Amin Emad, Prof
McGill University and Mila (Quebec AI Institute)
We introduce GRouNdGAN, a gene regulatory network (GRN)-guided causal implicit generative model for simulating single-cell RNA-seq data, in-silico perturbation experiments, and benchmarking GRN inference methods. Through the imposition of a user-defined GRN in its architecture, GRouNdGAN simulates steady-state and transient-state single-cell datasets where genes are causally expressed under the control of their regulating transcription factors (TFs).
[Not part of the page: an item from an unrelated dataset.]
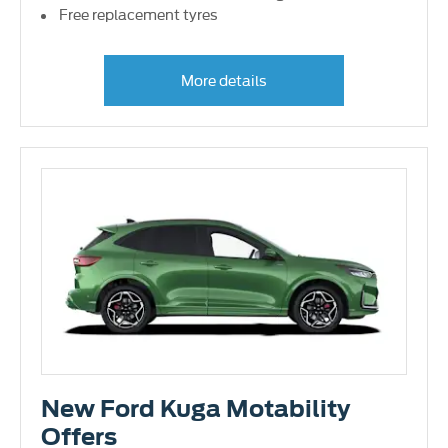
Free replacement tyres
More details
New Ford Kuga Motability
Offers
Training on three experimental datasets, we show that our model captures non-linear TF-gene dependences and preserves gene identities, cell trajectories, pseudo-time ordering, and technical and biological noise, with no user manipulation and only implicit parameterization. Despite imposing rigid causality constraints, it outperforms state-of-the-art simulators in generating realistic cells. GRouNdGAN learns meaningful causal regulatory dynamics, allowing sampling from both observational and interventional distributions. This enables it to synthesize cells under conditions that do not occur in the dataset at inference time, allowing to perform in-silico TF knockout experiments. Our results show that in-silico knockout of cell type-specific TFs significantly reduces cells of that type being generated. Interactions imposed through the GRN are emphasized in the simulated datasets, resulting in GRN inference algorithms assigning them much higher scores than interactions not imposed but of equal importance in the experimental training dataset. Benchmarking various GRN inference algorithms reveals that GRouNdGAN effectively bridges the existing gap between simulated and biological data benchmarks of GRN inference algorithms, providing gold standard ground truth GRNs and realistic cells corresponding to the biological system of interest. Our results show that GRouNdGAN is a stable, realistic, and effective simulator with various applications in single-cell RNA-seq analysis.